Stacking Spectra in Protoplanetary Disks: Detecting Intensity Profiles from Hidden Molecular Lines in HD 163296
Yen et al
We introduce a new stacking method in Keplerian disks that (1) enhances signal-to-noise ratios (S/N) of detected molecular lines and (2) that makes visible otherwise undetectable weak lines. Our technique takes advantage of the Keplerian rotational velocity pattern. It aligns spectra according to their different centroid velocities at their different positions in a disk and stacks them. After aligning, the signals are accumulated in a narrower velocity range as compared to the original line width without alignment. Moreover, originally correlated noise becomes de-correlated.
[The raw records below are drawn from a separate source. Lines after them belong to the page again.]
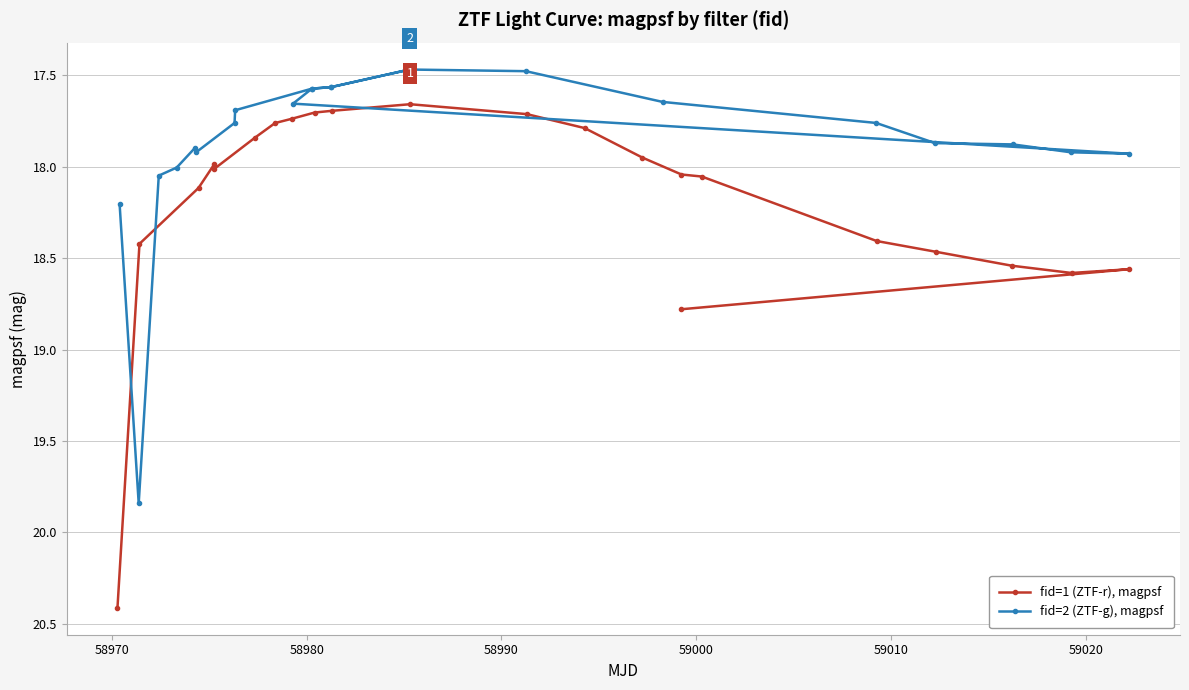

What is the smallest value displayed?

17.5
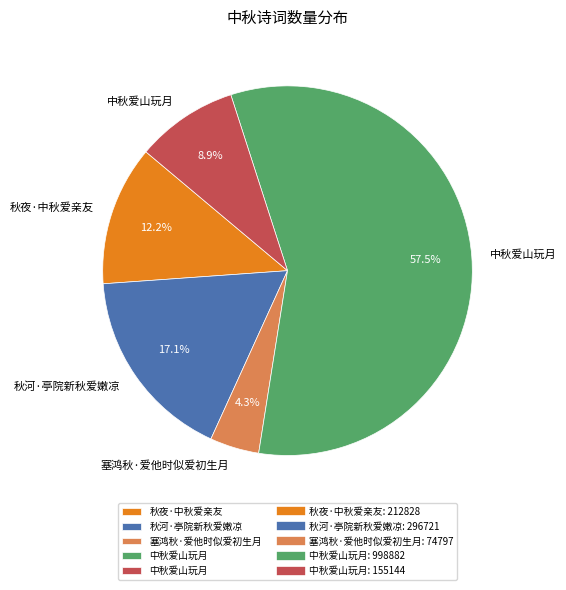

Does any single category account for the majority?

Yes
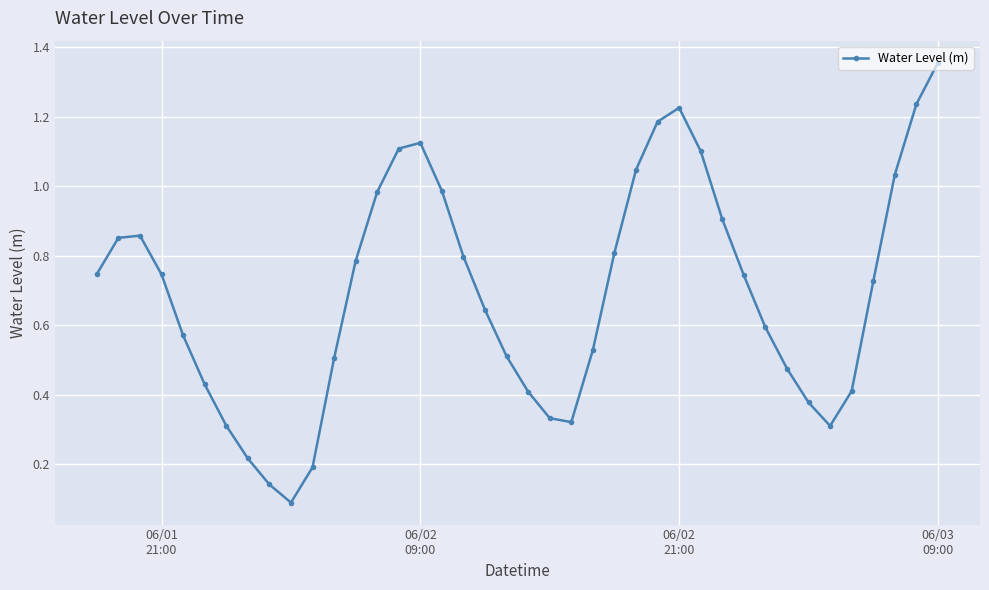

Does the chart have visible grid lines?

Yes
Stacked and aligned spectra, thus, have a higher S/N. We apply our method to ALMA archival data of DCN (3-2), DCO+ (3-2), N2D+ (3-2), and H2CO (3_0,3-2_0,2), (3_2,2-2_2,1), and (3_2,1-2_2,0) in the protoplanetary disk around HD 163296. As a result, (1) the S/N of the originally detected DCN (3-2), DCO+ (3-2), and H2CO (3_0,3-2_0,2) and N2D+ (3-2) lines are boosted by a factor of greater than 4-5 at their spectral peaks, implying one order of magnitude shorter integration times to reach the original S/N; and (2) the previously undetectable spectra of the H2CO (3_2,2-2_2,1) and (3_2,1-2_2,0) lines are materialized at more than 3 sigma. These dramatically enhanced S/N allow us to measure intensity distributions in all lines with high significance. The principle of our method can not only be applied to Keplerian disks but also to any systems with ordered kinematic patterns.